GitHub starts suspending Russian accounts, including some individual developers
gameworldobserver.comI don't know if this is a good thing. Why would a random dev guy suffer from his/her government actions. I had for example a team of russian devs. Impossible to pay them at this point. They are all good guys and women. Now they fall back into what? And believe me. Some are getting frustrating and angry towards the west. I see many people around me crying for hard sanctions on every Russian person. I get downvoted to oblivion when I say something about this on reddit or some local forums. I just think that this razzia or how would you call it, goes too far. i don't support it.
The west wants to hurt Russia's economy, Russia's economy is made up of individuals.
The west's objective is to limit Russia's ability to wage war, do you have another suggestion on how to do this?
I'm an individual in "The West" and I don't want to hurt Russia's economy, or Russian individuals. It isn't my objective, and it isn't the objective of many other intelligent, moral people who both oppose collective punishment and reject warmongering whether it comes from NATO, Russia or anywhere else.
If Github and other private organizations and companies want to act as proxies for the US government, NATO and the US military then they ought to expect to be treated as such.
You seem to be arguing as though I said the west's objective was to hurt Russia's economy and Russian individuals.
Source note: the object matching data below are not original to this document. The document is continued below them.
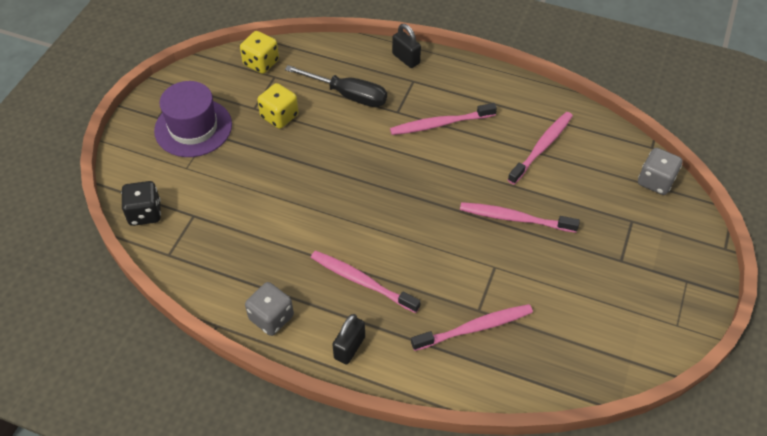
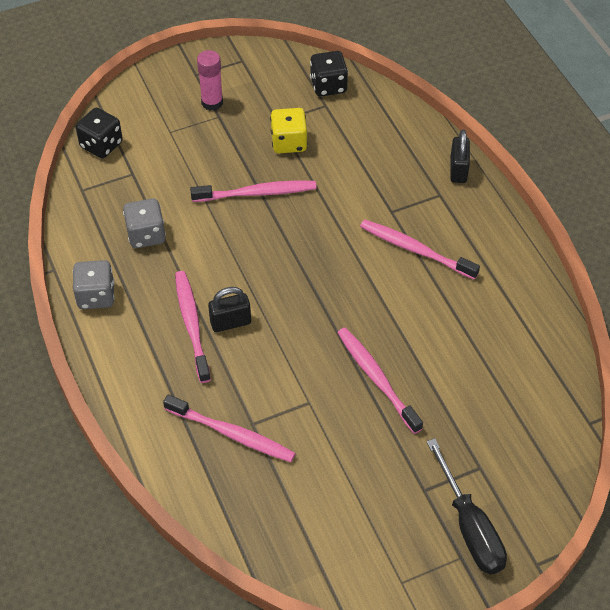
camera: 45 degrees right, 0 degrees up
(193, 127) = (212, 102): purple hat -> pink glue stick
(261, 63) = (328, 86): yellow dice -> black dice
(348, 95) = (367, 166): black screwdriver -> black screwdriver (470, 527)
(349, 347) = (123, 365): black padlock -> black padlock (230, 322)
(542, 147) = (481, 340): pink toothbrush -> pink toothbrush (257, 193)
(655, 181) = (550, 454): grey dice -> grey dice (146, 235)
I believe those are only means to an end, those are not the ultimate objective.
The west's objective is to limit Russia's ability to wage war.
The real question is (again): Do you believe limiting Russia's ability to wage war is a worthy goal? If so, how would you suggest doing so?
>> they ought to expect to be treated as such
but they already are (https://www.theguardian.com/world/2022/mar/21/russia-bans-fa...). I mean Russia is not the only country to do this, but companies are typically considered to be in cahoots with the their hosting country. Which makes sense because in order to operate within a country you have to "abide by the law" (which can and does often include sharing data).
That’s a poetic sentiment but by your own logic you won’t hurt those employees at Github so what do they care about your poetic sentiment?
Taking action against those companies is taking action against people with families.
The wartime speculative industrial march we’ve “civilized” has externalized a lot of real cost on others. You materially profit from it but if you just say you hate it it’s cool, you’re good?
This circular hustle for higher mindedness when all people are right at the same point in human existence, discovery, logic, is exhausting. Take real steps, stop buying crap, stop driving, stop generating mess for the future, stop hustling for nation state scrip.
Soaking up the material wealth and externalizing the problem as “those others” is old. Everyone hates “the bubble” but we refuse to pop it.
> Why would a random dev guy suffer from his/her government actions.
It's hard to keep the facts in order in these days, so just saying:
The action that dev likely suffer from is from a foreign and not his/her government.
And regardless what you and I think, those (and many of the in long past years) sanctions are violating public international law.
What would be interesting thought if there are examples in human history where sanctions have stopped a war. Most of them are done without good examples nor any scientific base it seems, but what do I know?
" I don't know if this is a good thing."
It is. The whole internet shall be like this. Available only for members. Or as Bruce Lee put it in his movies "This park is forbidden for Chinese or dogs". But they shall not stop talking about democracy and freedom. As an () president put it: It feels good doing it.
Well, by supporting their economy, you would be supporting ongoing genocide. We are at (proxy/economic) war with them. It sucks. At least they aren’t in Ukraine.
Your devs could consider fleeing Russia. It’s gotten harder in the last month, but may still be possible, depending on their financial means. Demographic trends suggest most people that could leave did over the last few decades. That option sucks too.
If they want to blame someone, they should blame Putin.
Fleeing a country while you have a family, friends, culture and your entire life there. Isn't quite a small step to leave a country. Hardly anyone wants to move.
there is no proven genocide yet. calm your horses
Luckily the article links its sources, so we can see that "some individual developers" is one guy on twitter who later said he is unblocked again and claims it was related to sanctions against his former employer. Would be interesting to see if people currently working for the sanctioned banks are affected. Investigative journalism instead of regurgitating blogs and tweets. Maybe i am too harsh, it is good some people translate russian sources.
More interesting is is the side note about GitHub enforcing the crimea sanctions from 2014 (still ongoing) that prohibit, among other things, the export of goods, technology, or services to the Crimea region of Ukraine. It seems that crimea nowadays only has two backbone providers, both routing through russia. https://hal.archives-ouvertes.fr/hal-03100247/
Looking at how this could affect civilians in the crimea region it seems their primary problems are ethnic cleansing and oppression of opposition, not access to american services.
People are always looking for an excuse to hate "the others". We will always find new groups of people to label as "the others". For now it's the Russians, so we cheer on anybody who is also against the others.
All countries should see using foreign online services as a national security threat and ban them outright. China was right al along with the Great Firewall. They still allow GitHub as of now though.